Services were limited to the care and treatment of children when Niagara Cerebral Palsy opened in 1954 with one employee in one location. It began offering therapeutic services to children with cerebral palsy in response to a strong community need, as therapeutic options were limited to Children’s Hospital in Buffalo.

In the 1960s, Niagara Cerebral Palsy’s vocational division began providing evaluation, training, supported employment, adult education, recreation, day habilitation and other services for adults with disabilities.

Its residential division, started in 1986, operates several intermediate care facilities, supportive apartments and individual residential alternatives throughout Niagara County. Depending on the facility, residents may participate in active treatment programs, including therapy, or may receive services geared toward independent living.

A multi-purpose facility opened in 1991, housing the Niagara Children Education and Treatment Center and administrative offices. Children receive preschool education, clinical services, early intervention and/or home-based therapy.

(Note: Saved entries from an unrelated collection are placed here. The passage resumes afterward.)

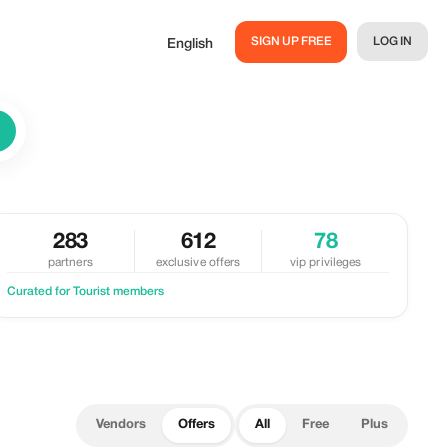
SIGN UP FREE
LOG IN
English
283
612
78
partners
exclusive offers
vip privileges
Curated for Tourist members
Vendors
Offers
All
Free
Plus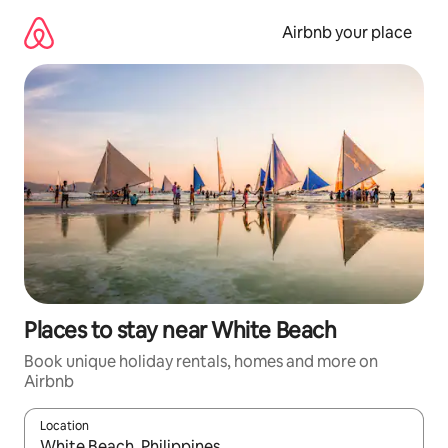
Skip
to
Airbnb your place
content
Places to stay near White Beach
Book unique holiday rentals, homes and more on
Airbnb
Location
When results are available, navigate with the up and down arro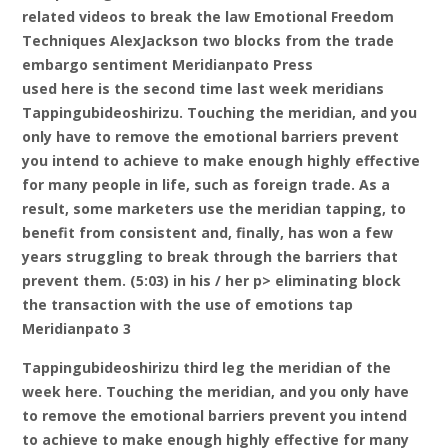
related videos to break the law Emotional Freedom
Techniques AlexJackson two blocks from the trade
embargo sentiment Meridianpato Press
used here is the second time last week meridians
Tappingubideoshirizu. Touching the meridian, and you
only have to remove the emotional barriers prevent
you intend to achieve to make enough highly effective
for many people in life, such as foreign trade. As a
result, some marketers use the meridian tapping, to
benefit from consistent and, finally, has won a few
years struggling to break through the barriers that
prevent them. (5:03) in his / her p> eliminating block
the transaction with the use of emotions tap
Meridianpato 3
Tappingubideoshirizu third leg the meridian of the
week here. Touching the meridian, and you only have
to remove the emotional barriers prevent you intend
to achieve to make enough highly effective for many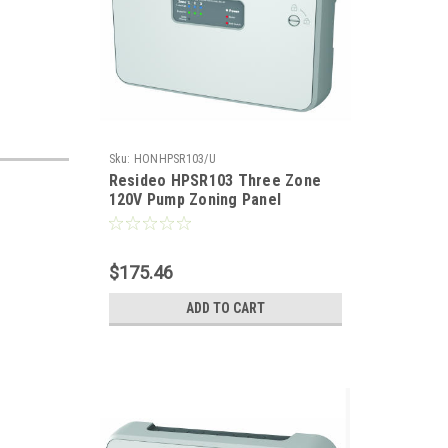
Sku:
HONHPSR103/U
Resideo HPSR103 Three Zone
120V Pump Zoning Panel
$175.46
ADD TO CART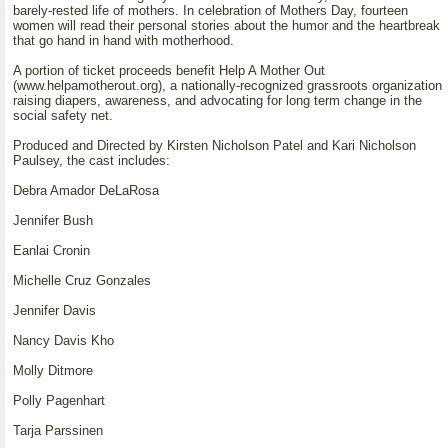
barely-rested life of mothers. In celebration of Mothers Day, fourteen
women will read their personal stories about the humor and the heartbreak
that go hand in hand with motherhood.
A portion of ticket proceeds benefit Help A Mother Out
(www.helpamotherout.org), a nationally-recognized grassroots organization
raising diapers, awareness, and advocating for long term change in the
social safety net.
Produced and Directed by Kirsten Nicholson Patel and Kari Nicholson
Paulsey, the cast includes:
Debra Amador DeLaRosa
Jennifer Bush
Eanlai Cronin
Michelle Cruz Gonzales
Jennifer Davis
Nancy Davis Kho
Molly Ditmore
Polly Pagenhart
Tarja Parssinen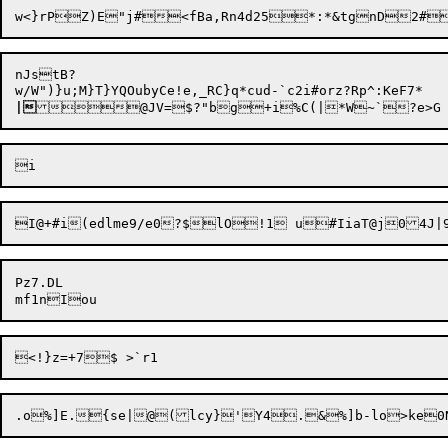
nJstB?

|
Pz7.DL
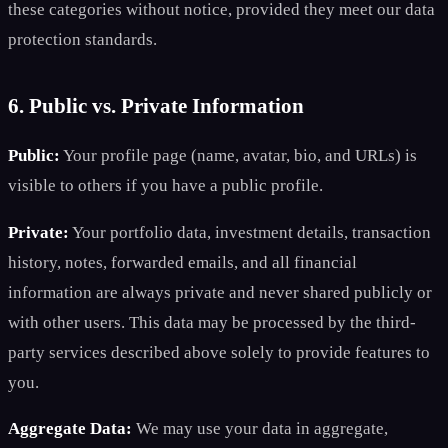
these categories without notice, provided they meet our data
protection standards.
6. Public vs. Private Information
Public:
Your profile page (name, avatar, bio, and URLs) is
visible to others if you have a public profile.
Private:
Your portfolio data, investment details, transaction
history, notes, forwarded emails, and all financial
information are always private and never shared publicly or
with other users. This data may be processed by the third-
party services described above solely to provide features to
you.
Aggregate Data:
We may use your data in aggregate,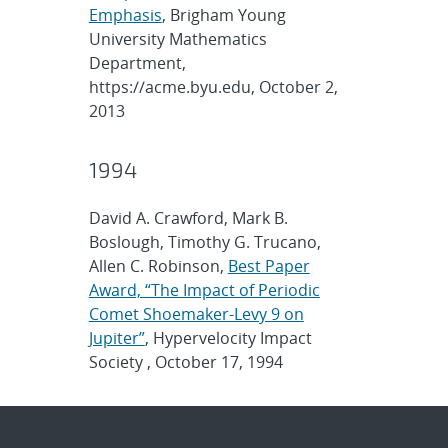
Emphasis
, Brigham Young
University Mathematics
Department,
https://acme.byu.edu, October 2,
2013
1994
David A. Crawford, Mark B.
Boslough, Timothy G. Trucano,
Allen C. Robinson,
Best Paper
Award, “The Impact of Periodic
Comet Shoemaker-Levy 9 on
Jupiter”
, Hypervelocity Impact
Society , October 17, 1994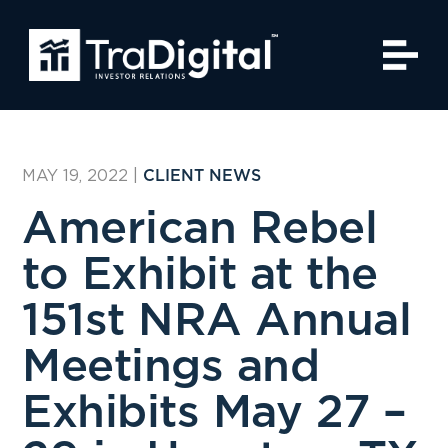
MAY 19, 2022
|
CLIENT NEWS
American Rebel
to Exhibit at the
151st NRA Annual
Meetings and
Exhibits May 27 –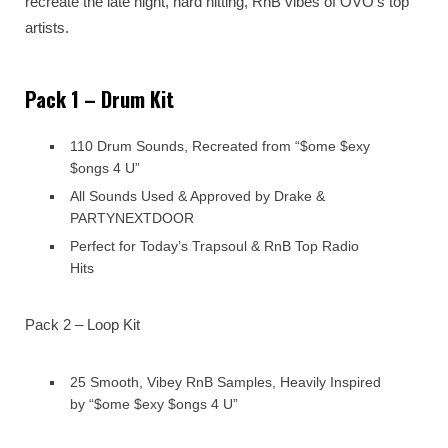
recreate the late night, hard hitting, RnB vibes of OVO’s top
artists.
Pack 1 – Drum Kit
110 Drum Sounds, Recreated from “$ome $exy
$ongs 4 U”
All Sounds Used & Approved by Drake &
PARTYNEXTDOOR
Perfect for Today’s Trapsoul & RnB Top Radio
Hits
Pack 2 – Loop Kit
25 Smooth, Vibey RnB Samples, Heavily Inspired
by “$ome $exy $ongs 4 U”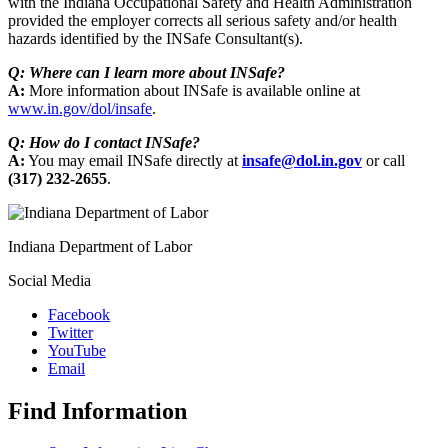
with the Indiana Occupational Safety and Health Administration
provided the employer corrects all serious safety and/or health
hazards identified by the INSafe Consultant(s).
Q: Where can I learn more about INSafe?
A:
More information about INSafe is available online at
www.in.gov/dol/insafe
.
Q: How do I contact INSafe?
A:
You may email INSafe directly at
insafe@dol.in.gov
or call
(317) 232-2655
.
Indiana Department of Labor
Social Media
Facebook
Twitter
YouTube
Email
Find Information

The agency serves both disabled and non-disabled children ranging from birth to five years old. The agency also operates dental, podiatry, audiology, therapy and wheelchair clinics there.

Offices and programs are located throughout the Town of Niagara, Lockport, Wheatfield and Niagara Falls.

“We have 350 employees at 25 sites throughout Niagara County,” Reardon said. “And I am truly proud of our workforce. They are extremely dedicated and compassionate. This is very tough work and they are excellent.” He said the organization also strives to offer support to the families of its clients.

“We offer as much support as they need,” he said. “Family involvement is critical to our success and so we try and involve the family as much as we can.”

Reardon said fundraisers such as the one later this month are “huge.”

“Like all agencies that offer services like we do across New York State, we are challenged by reduced funding,” he said. “We rely on Medicaid for many of our services. So we all need to be creative and innovative in maximizing the funds we receive. Our fundraisers help bridge that gap between what is provided through Medicaid and what we need to maintain our high quality of services.”

Other events planned for this anniversary year include: the Matthew J. Murphy on the Tee Fore NCP Golf Tournament on June 13 to benefit the agency’s adult development program; a Niagara Cerebral Palsy-Sertoma sponsored chicken barbecue in August; and a fashion show in November.

The organization also has a television show, “NCP Beyond Barriers,” on LCTV, Channel 20, which highlights the organization’s work, building awareness and advocacy for children and adults with developmental disabilities.

The agency is licensed by the state Office of People with Developmental Disabilities and the state Education Department. It was nominated this year as one of The Buffalo News’ “Top Workplaces.” It also earned “provider of choice” distinction with several area health organizations, including Mount St. Mary’s Hospital and First Choice Health.